Brook WR Pearson
Department of Classical, Near Eastern, and Religious Studies
University of British Columbia
In his 1972 novel Invisible Cities, Italo Calvino writes a sort of inversion of Marco Polo’s Travels, in the form of a dialogue between Polo and the Great Khan. Polo tells the Khan of a series of cities within his own empire, each of which is named for a different woman. The very last of these, Berenice, is a strange nested set of unjust and just cities—‘the real Berenice is a temporal succession of different cities, alternately just and unjust. But what I wanted to warn you about is something else: all the future Berenices are already present in this instant, wrapped one within the other, confined, crammed, inextricable’ (pp. 162-63):
in the seed of the city of the just, a malignant seed is hidden, in its turn: the certainty and pride of being in the right-and of being more just than many others who call themselves more just than the just. This seed ferments in bitterness, rivalry, resentment; and the natural desire of revenge on the unjust is colored by a yearning to be in their place and to act as they do. Another unjust city, though different from the first, is digging out its space within the double sheath of the unjust and just Berenices.

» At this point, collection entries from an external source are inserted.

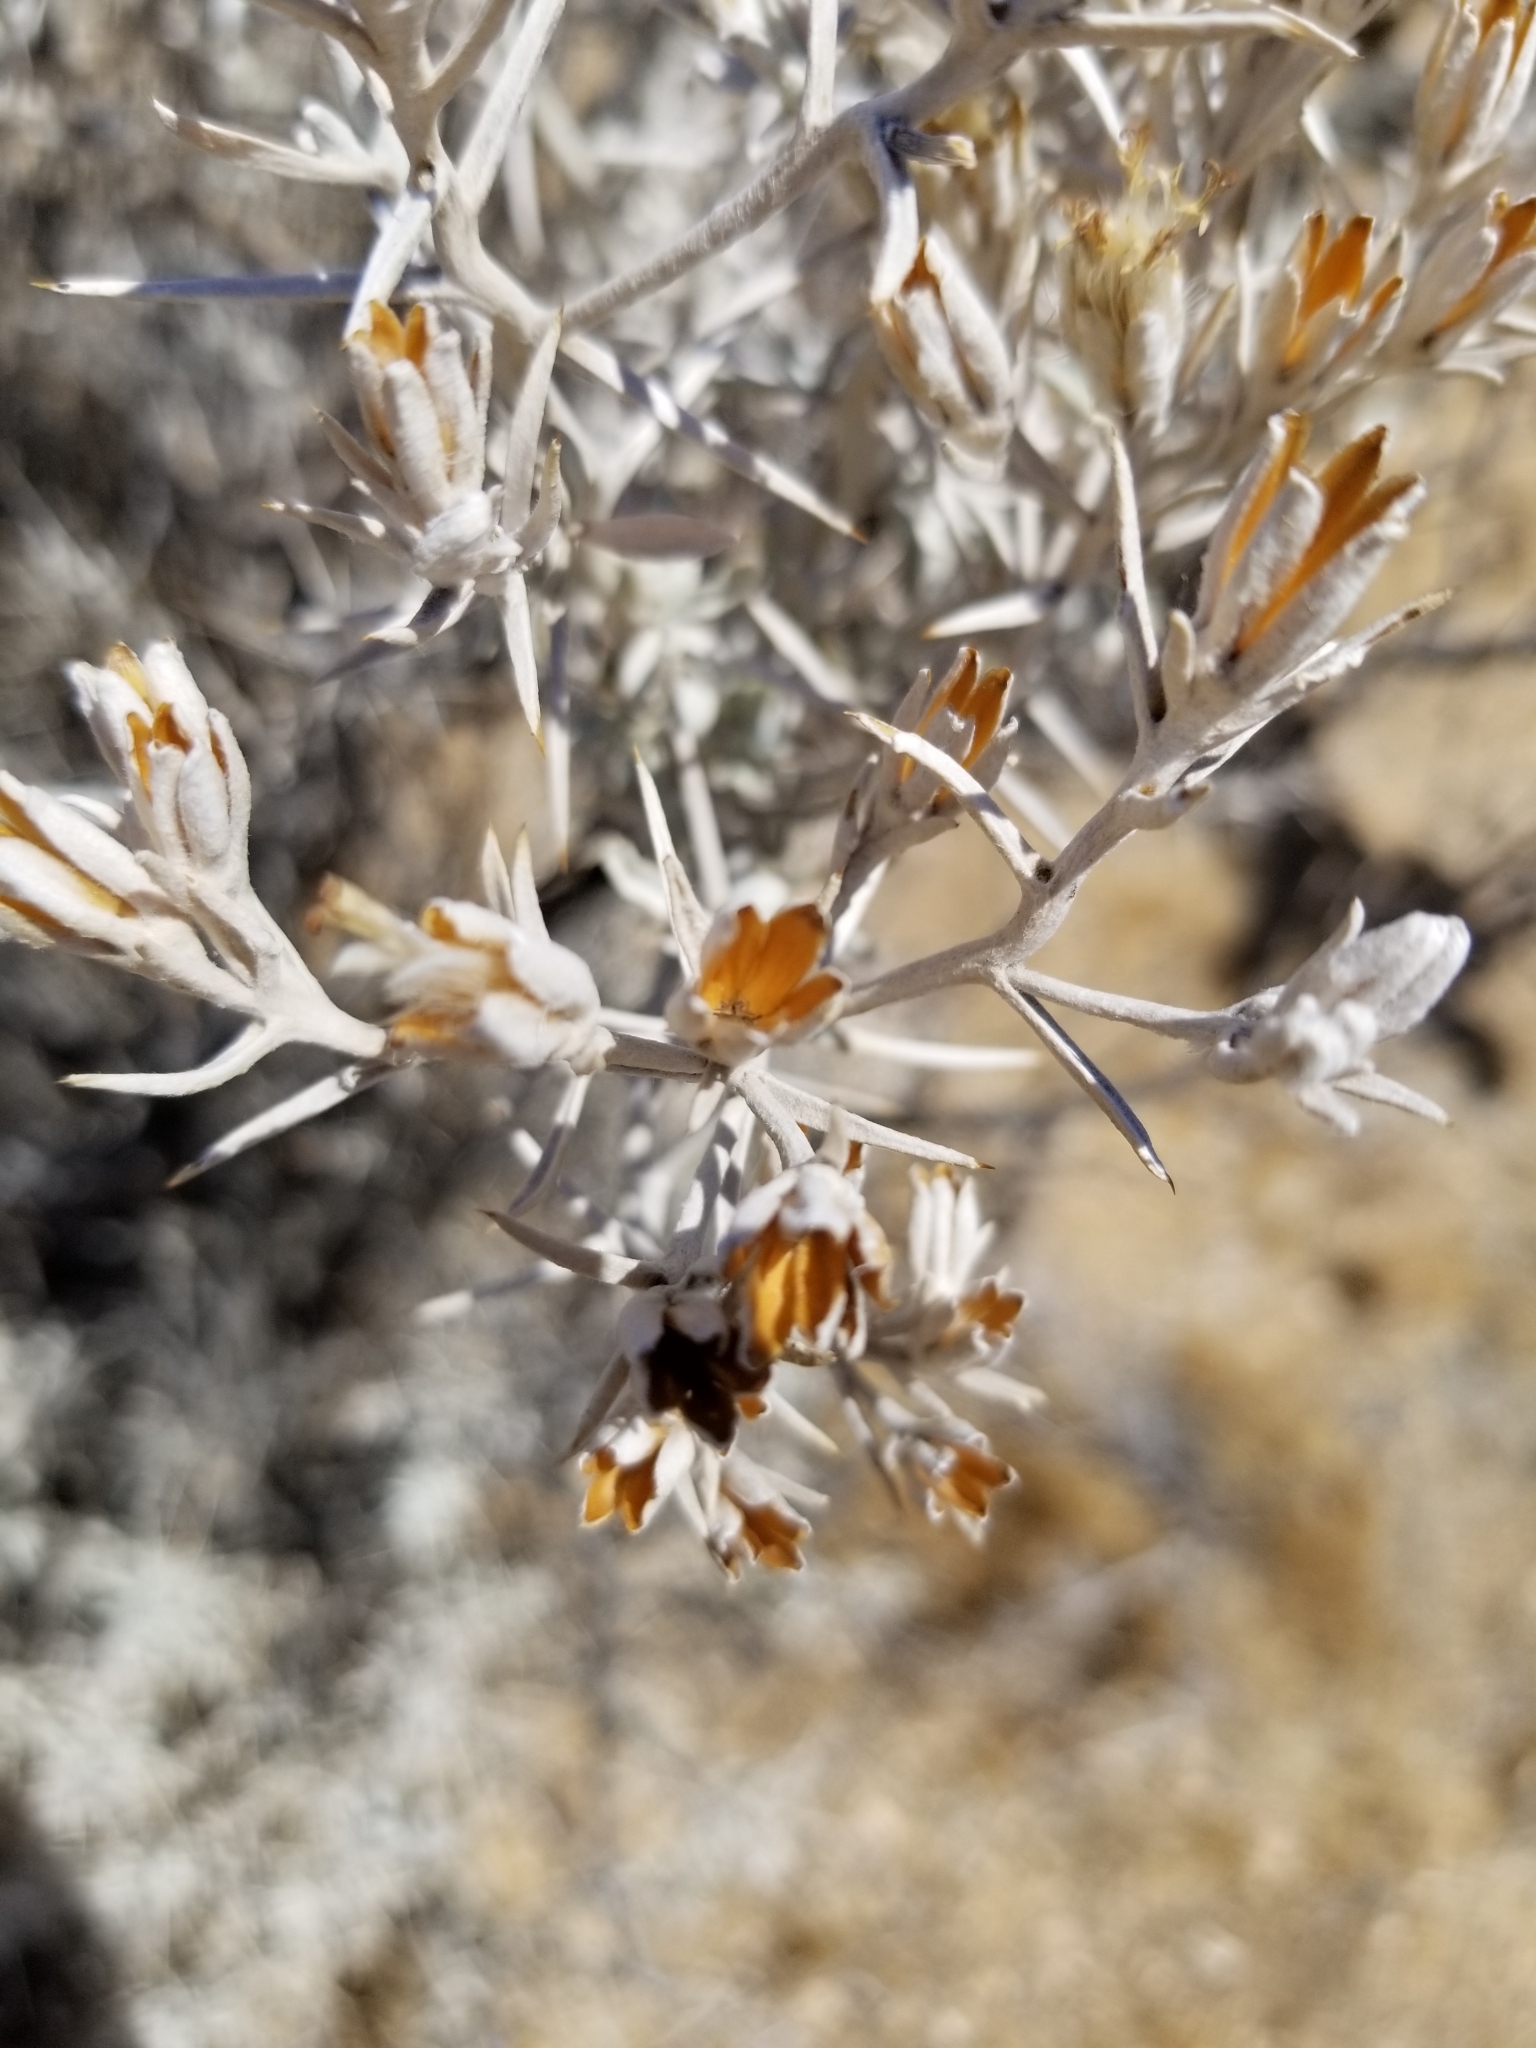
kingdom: Plantae
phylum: Tracheophyta
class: Magnoliopsida
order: Asterales
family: Asteraceae
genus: Tetradymia
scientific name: Tetradymia stenolepis
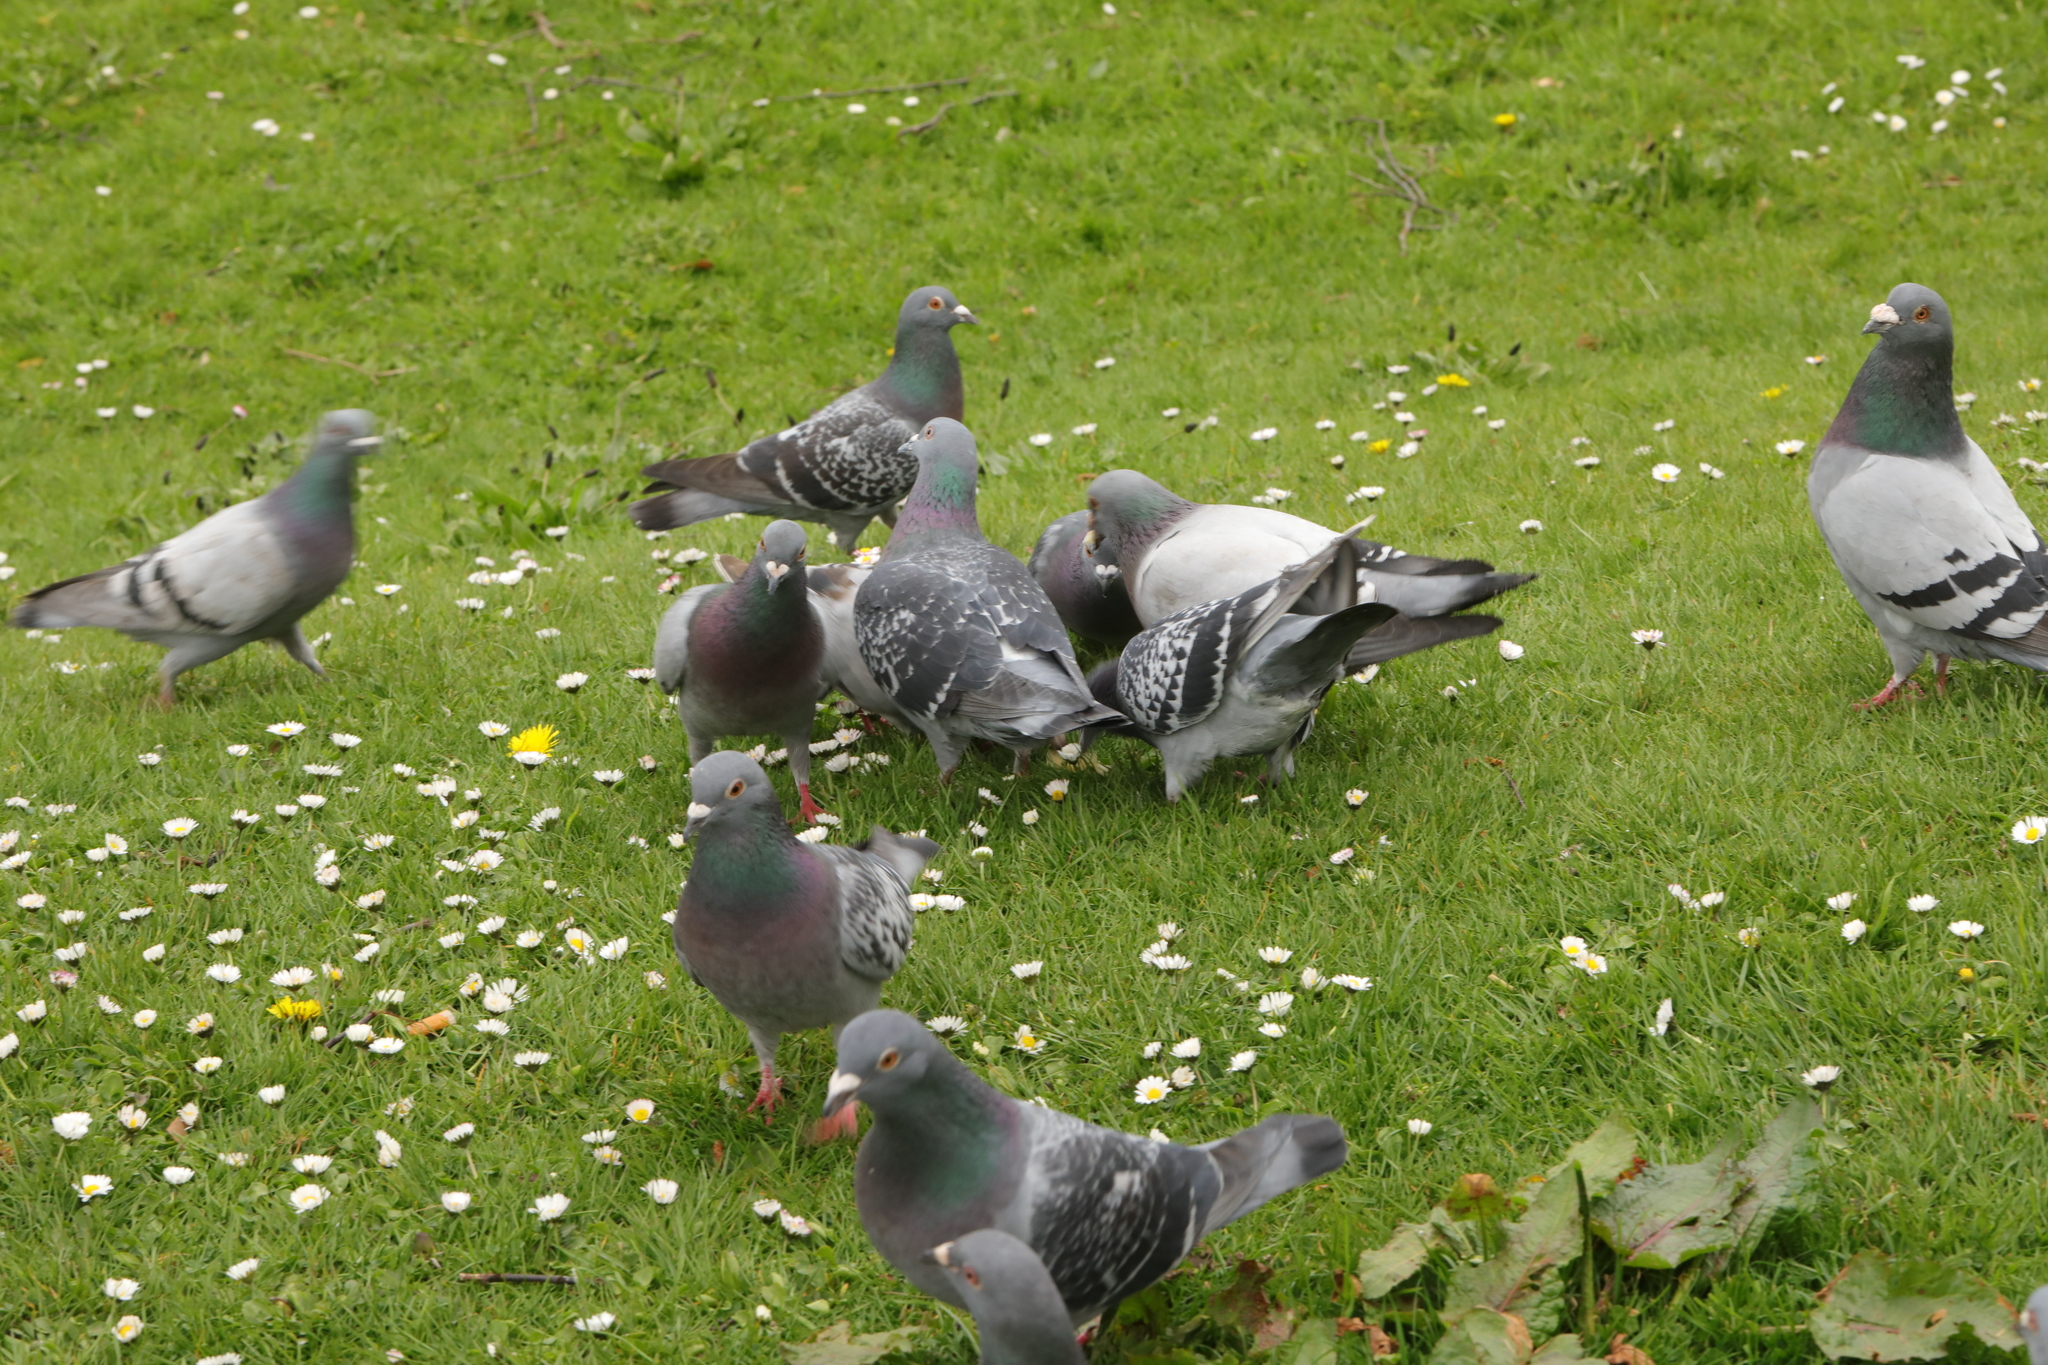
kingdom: Animalia
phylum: Chordata
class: Aves
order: Columbiformes
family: Columbidae
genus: Columba
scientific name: Columba livia
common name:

In the concluding pages of the book, the narrator tells us that the Khan’s maps also include the names of ‘the promised lands visited in thought but not yet visited or discovered: New Atlantis, Utopia, the City of the Sun, Oceana, Tamoé, New Harmony, New Lanark, Icaria’ (p. 164). Kublai Khan asks Polo, from the perspective of his great experience, to which of these imagined futures we are headed. Polo replies:
‘For these ports I could not draw a route on the map or set a date for the landing. At times all I need is a brief glimpse, an opening in the midst of an incongruous landscape, a glint of lights in the fog, the dialogue of two passersby meeting in the crowd, and I think that, setting out from there, I will put together, piece by piece, the perfect city, made of fragments mixed with the rest, of instants separated by intervals, of signals one sends out, not knowing who receives them. If I tell you that the city toward which my journey tends is discontinuous in space and time, now scattered, now more condensed, you must not believe the search for it can stop. Perhaps while we speak, it is rising, scattered, within the confines of your empire; you can hunt for it, but only in the way I have said.’
Already the Great Khan was leafing through his atlas, over the maps of the cities that menace in nightmares and maledictions: Enoch, Babylon, Yahooland, Butua, Brave New World.
He said: ‘It is all useless, if the last landing place can only be the infernal city, and it is there that, in ever-narrowing circles, the current is drawing us.’ And Polo said: ‘The inferno of the living is not something that will be; if there is one, it is what is already here, the inferno where we live every day, that we form by being together. There are two ways to escape suffering it. The first is easy for many: accept the inferno and become such a part of it that you can no longer see it…’
But Calvino’s Polo sees a second, what he calls a ‘risky’ response to the recognition of our societal inferno that ‘demands constant vigilance and apprehension’. In taking this second way, one must ‘seek and learn to recognize who and what, in the midst of the inferno, are not inferno, then make them endure, give them space.’
The question then becomes, how do we do this? How do we formulate a response to centuries (sometimes millennia) of structural inequality that doesn’t simply bring about a new version of that inequality? At the moment, I believe that it is necessary that, in the logic of movements like Black Lives Matter and BDS, we recognize what is not inferno, and give them space, make them endure. This is the first step towards really meaning that ‘all lives matter’.